What I ended up doing:
- Implementing a "Watchdog" script (wireless_corruption_watchdog.sh) running via cron every 5 mins on all nodes. Monitors for error bursts above an error threshold and triggers a wl0.2 bss down/up bounce + ARP flush to recover without a full reboot. Background noise is around 0-5 errors per 5-min window; real corruption is sustained errors well above 35, which then kicks in the wireless refresh script.
- Scheduled an ARP table flush every 2 hours as a preventative measure - separate from and complementary to the Watchdog.
- Set (tighter) Device-side RSSI thresholds on each Shelly to nudge roaming (and make them less dependent on Smart Connect Steering and Triggers). I appreciate some folks will say just disable SC! but I have my reasons to keep it.
- Sticky client behaviour remains an issue - some devices will latch onto a distant node/main at poor RSSI and never roam despite RA settings.
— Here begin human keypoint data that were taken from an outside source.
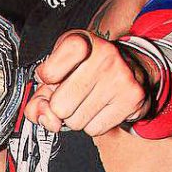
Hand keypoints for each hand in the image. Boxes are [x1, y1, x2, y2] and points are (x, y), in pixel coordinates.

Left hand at [25, 31, 150, 136]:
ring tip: (89, 100)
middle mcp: (103, 56)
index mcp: (80, 42)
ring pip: (76, 122)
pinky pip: (95, 129)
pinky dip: (93, 124)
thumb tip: (44, 118)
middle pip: (60, 106)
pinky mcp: (132, 98)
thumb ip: (39, 96)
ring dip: (77, 117)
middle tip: (73, 94)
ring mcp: (120, 77)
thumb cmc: (89, 68)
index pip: (47, 74)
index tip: (56, 75)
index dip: (47, 80)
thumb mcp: (58, 69)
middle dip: (61, 107)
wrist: (132, 65)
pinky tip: (101, 108)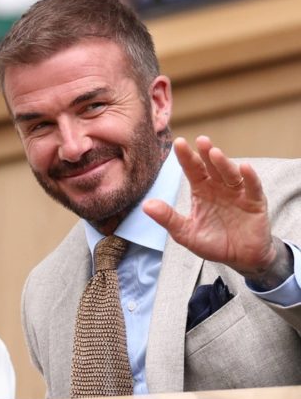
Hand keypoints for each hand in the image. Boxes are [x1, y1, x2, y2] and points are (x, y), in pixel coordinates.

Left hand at [143, 136, 291, 288]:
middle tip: (200, 140)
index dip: (186, 157)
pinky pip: (252, 187)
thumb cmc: (212, 242)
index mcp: (201, 190)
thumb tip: (145, 205)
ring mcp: (238, 193)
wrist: (239, 258)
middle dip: (205, 153)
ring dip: (223, 163)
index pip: (192, 170)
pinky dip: (249, 177)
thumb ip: (168, 218)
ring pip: (230, 173)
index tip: (178, 142)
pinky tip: (244, 167)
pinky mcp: (255, 202)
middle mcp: (219, 187)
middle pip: (211, 167)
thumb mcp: (185, 232)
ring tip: (214, 152)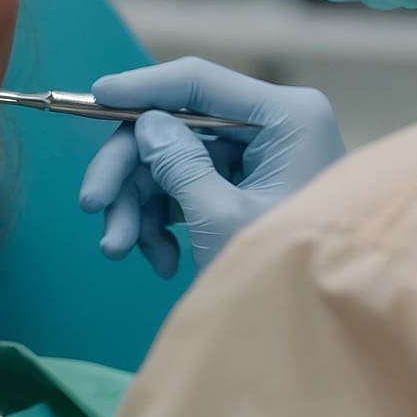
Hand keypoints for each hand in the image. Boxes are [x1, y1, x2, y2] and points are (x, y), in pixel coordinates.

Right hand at [77, 57, 345, 275]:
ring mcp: (260, 160)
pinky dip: (163, 223)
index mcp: (286, 117)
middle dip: (129, 171)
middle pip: (175, 127)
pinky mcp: (247, 189)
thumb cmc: (285, 273)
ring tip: (120, 249)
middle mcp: (275, 128)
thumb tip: (145, 124)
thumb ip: (178, 164)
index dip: (140, 88)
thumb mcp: (222, 217)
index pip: (198, 82)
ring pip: (172, 162)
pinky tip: (162, 261)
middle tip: (91, 205)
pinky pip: (187, 189)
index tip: (92, 95)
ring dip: (137, 205)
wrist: (325, 334)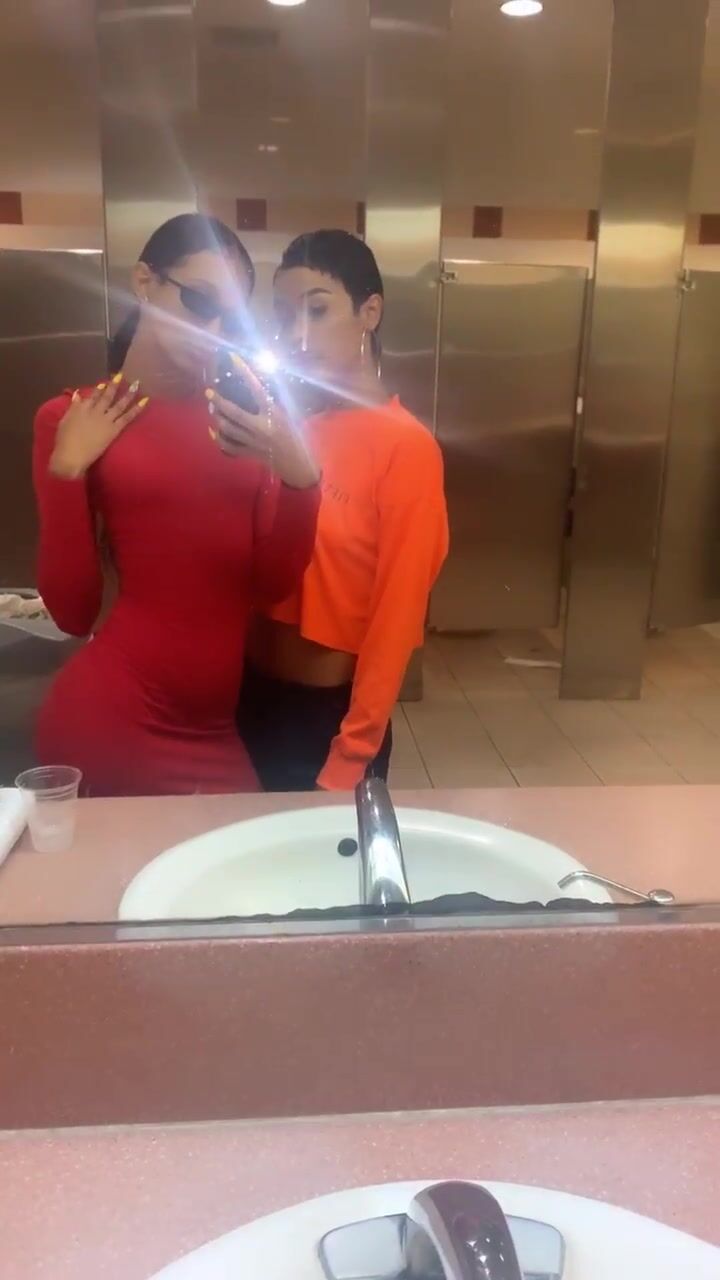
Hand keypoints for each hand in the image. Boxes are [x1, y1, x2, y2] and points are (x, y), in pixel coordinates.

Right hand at [50, 377, 148, 479]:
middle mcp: (95, 410)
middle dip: (114, 385)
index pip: (92, 395)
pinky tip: (145, 401)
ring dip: (129, 393)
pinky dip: (137, 409)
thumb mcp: (65, 421)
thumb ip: (73, 407)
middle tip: (121, 375)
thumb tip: (77, 395)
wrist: (71, 456)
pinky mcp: (114, 429)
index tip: (104, 383)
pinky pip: (127, 417)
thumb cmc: (64, 442)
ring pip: (119, 404)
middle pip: (107, 396)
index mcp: (82, 408)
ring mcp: (106, 419)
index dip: (98, 389)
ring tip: (137, 384)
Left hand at [206, 355, 319, 490]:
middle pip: (235, 413)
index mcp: (273, 415)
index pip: (257, 389)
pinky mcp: (248, 453)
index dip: (245, 373)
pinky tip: (212, 431)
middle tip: (209, 392)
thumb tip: (258, 381)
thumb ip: (273, 399)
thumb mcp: (287, 414)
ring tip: (212, 408)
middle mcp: (261, 428)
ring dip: (218, 417)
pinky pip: (229, 447)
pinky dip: (218, 439)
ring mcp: (253, 442)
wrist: (296, 462)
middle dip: (219, 401)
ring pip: (228, 429)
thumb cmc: (294, 434)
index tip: (233, 358)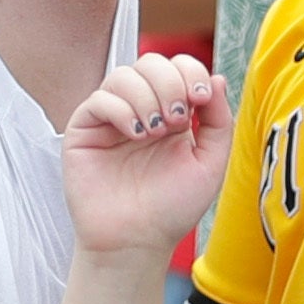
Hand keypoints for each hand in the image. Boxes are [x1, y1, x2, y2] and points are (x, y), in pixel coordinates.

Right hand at [57, 51, 231, 259]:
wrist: (137, 240)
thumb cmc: (172, 208)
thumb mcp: (210, 164)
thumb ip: (218, 121)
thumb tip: (217, 77)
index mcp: (173, 113)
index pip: (177, 67)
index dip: (190, 72)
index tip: (201, 99)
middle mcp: (141, 109)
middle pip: (151, 62)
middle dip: (170, 85)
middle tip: (178, 121)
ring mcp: (111, 118)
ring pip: (123, 76)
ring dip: (147, 99)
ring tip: (155, 133)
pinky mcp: (84, 129)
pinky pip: (99, 99)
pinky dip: (121, 111)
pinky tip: (135, 136)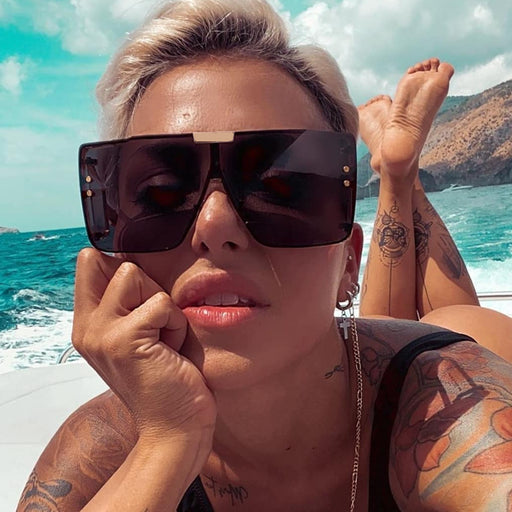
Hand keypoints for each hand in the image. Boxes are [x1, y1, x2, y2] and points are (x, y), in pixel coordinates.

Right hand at [72, 249, 216, 442]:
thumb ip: (129, 302)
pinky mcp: (123, 339)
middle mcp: (87, 327)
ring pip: (134, 275)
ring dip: (162, 306)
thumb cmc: (168, 379)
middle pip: (113, 263)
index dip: (125, 271)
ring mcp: (100, 333)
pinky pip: (161, 302)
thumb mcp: (140, 336)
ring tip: (163, 340)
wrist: (175, 428)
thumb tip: (131, 262)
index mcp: (89, 324)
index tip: (143, 304)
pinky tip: (171, 351)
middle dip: (146, 286)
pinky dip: (175, 323)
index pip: (90, 262)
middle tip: (155, 326)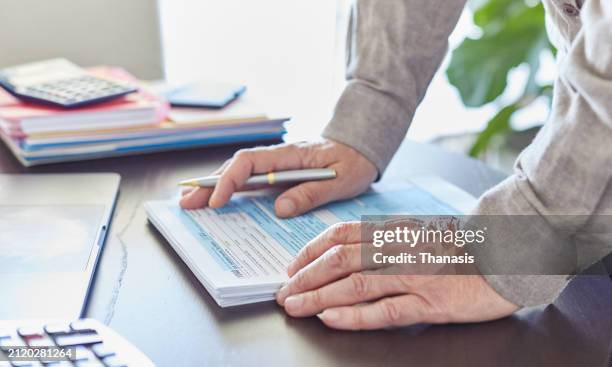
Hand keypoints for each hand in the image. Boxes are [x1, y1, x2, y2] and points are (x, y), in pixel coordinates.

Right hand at [180, 140, 377, 217]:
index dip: (230, 181)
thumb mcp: (341, 181)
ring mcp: (276, 163)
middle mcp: (277, 156)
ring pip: (238, 172)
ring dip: (214, 186)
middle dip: (209, 184)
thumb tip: (281, 208)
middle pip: (235, 166)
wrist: (361, 146)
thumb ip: (312, 193)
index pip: (250, 162)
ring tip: (191, 202)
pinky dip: (230, 188)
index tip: (217, 201)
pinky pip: (249, 179)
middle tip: (187, 202)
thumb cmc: (353, 161)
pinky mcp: (278, 172)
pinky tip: (217, 200)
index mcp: (290, 155)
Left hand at [276, 222, 518, 329]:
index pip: (341, 235)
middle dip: (305, 277)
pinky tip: (332, 318)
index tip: (291, 266)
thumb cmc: (461, 247)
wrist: (510, 257)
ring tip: (295, 306)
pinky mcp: (431, 302)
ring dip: (319, 296)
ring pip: (356, 284)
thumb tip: (345, 253)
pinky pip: (386, 310)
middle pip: (340, 260)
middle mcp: (400, 248)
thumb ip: (386, 240)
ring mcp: (415, 274)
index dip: (310, 250)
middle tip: (283, 292)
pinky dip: (354, 314)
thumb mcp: (419, 233)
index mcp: (395, 230)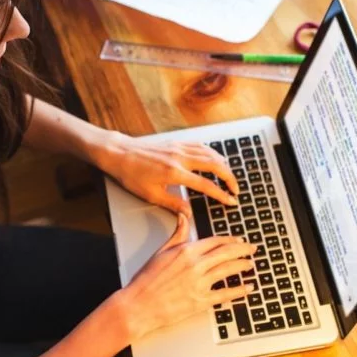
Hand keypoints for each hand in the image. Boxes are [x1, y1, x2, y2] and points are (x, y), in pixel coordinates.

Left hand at [96, 133, 238, 214]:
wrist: (120, 154)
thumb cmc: (132, 175)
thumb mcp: (151, 195)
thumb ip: (173, 204)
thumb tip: (189, 213)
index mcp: (175, 173)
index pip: (206, 185)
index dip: (221, 194)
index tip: (231, 201)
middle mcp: (180, 158)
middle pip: (215, 165)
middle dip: (229, 177)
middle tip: (236, 189)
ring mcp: (179, 148)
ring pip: (210, 153)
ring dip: (223, 164)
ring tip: (229, 176)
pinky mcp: (176, 142)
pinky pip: (200, 145)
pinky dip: (212, 152)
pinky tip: (215, 158)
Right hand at [115, 214, 255, 340]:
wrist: (139, 305)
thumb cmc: (146, 280)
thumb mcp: (161, 252)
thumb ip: (177, 234)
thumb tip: (183, 217)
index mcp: (186, 251)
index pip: (215, 241)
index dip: (230, 239)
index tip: (238, 239)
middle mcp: (196, 265)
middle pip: (227, 253)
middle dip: (243, 250)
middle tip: (252, 249)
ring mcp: (200, 284)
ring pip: (228, 270)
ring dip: (243, 266)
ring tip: (251, 264)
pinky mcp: (201, 301)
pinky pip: (226, 294)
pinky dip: (239, 291)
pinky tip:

Bind-then-unbind to get it to move to the correct node works as a manual fix for devices such as the Samsung Dryer. At least Shelly's have an in Device RSSI parameter and way to reboot them remotely; the Samsung ... nothing, despite the pretty Smarthings App.
- Binding - tried it, worked well for RSSI, but initially caused Shellys to disappear from the Shelly Cloud App, so I unbound everything and let them find their node (which is not perfect). For some reason when I tried binding again, this time the devices appeaerd in Shelly App OK, so it IS possible it use it, but I don't (use it).
Still unresolved:
The underlying AiMesh routing table corruption continues generating background errors. My little watchdog script mitigates it but doesn't fix it.
Thanks in any case to everyone who commented, even where the answer was essentially "no fix exists", (effectively) "give it up" or "Asus Marketing Rules OK" ...
k.
p.s. Happy to share the scripts btw in case anyone else wants to experiment, bit long to post here though.